I noticed the trunk GenericData and my interface were similar, but there were a few issues which kept me creating a separate interface for this patch:
(1) GenericData only has a single-schema version of createReader(), not the separate writer & reader schemas version needed. This could be fixed by adding another method to the class, or just calling setSchema() on the new instances as needed.
(2) In order to match the existing implementation, under the reflect data model the DatumReader needs to use the class loader of the job configuration. The obvious solution was to make the class Configurable, but that means it needs to be a new Hadoop-related class and not just a class from the base Avro package. This could be solved by having a new e.g. HadoopReflectData (ConfiguredReflectData?) class, with some complications below.
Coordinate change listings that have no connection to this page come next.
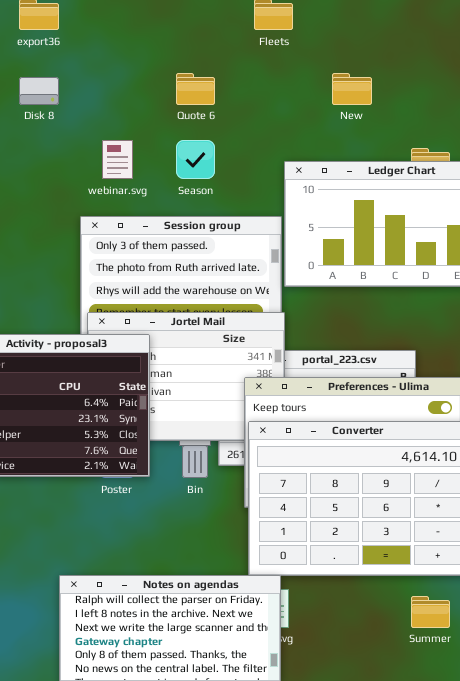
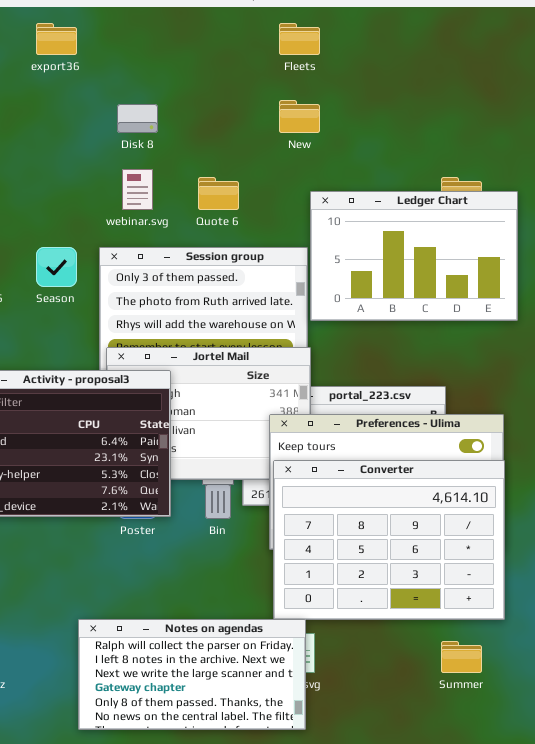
Quote 6: [176,73,215,105] -> [198,177,239,210], moved
New: [332,73,372,105] -> [279,100,320,133], moved
Disk 8: [19,77,59,105] -> [117,104,158,133], moved
Season: [176,140,215,179] -> [36,247,77,287], moved

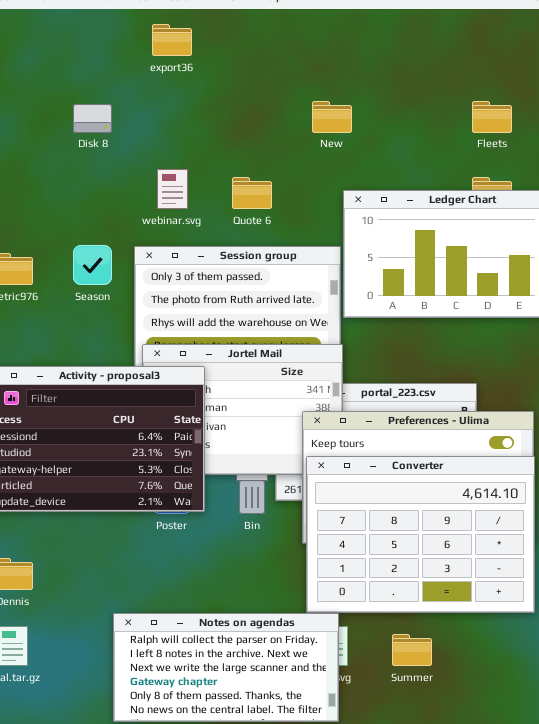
export36: [36,23,77,55] -> [152,24,192,56], moved
Fleets: [279,23,320,55] -> [472,101,512,133], moved
Disk 8: [117,104,158,133] -> [73,104,112,133], moved
Summer: [441,641,482,673] -> [392,634,432,666], moved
(3) GenericData seems to be an implementation detail, and tying the data model to the GenericData subclass seems to intertwine interface with implementation. For example, my current implementation for Clojure data structures doesn't include a sub-class of GenericData. For another example, each sub-class of GenericData needs to correctly override the creatDatumReader() etc methods to return instances of the correct classes; any existing subclasses which don't override the new methods will silently produce incorrect results at runtime. I think your latter proposal is the way to fix this long term. Short term – if you're okay with the initial implementation using GenericData directly, I'm not going to argue with getting a feature I need sooner, but I'm also not excited about changing code again later to implement a new interface.
If the short-term fixes I mention in the above points seem acceptable, I'll work up another version of the patch.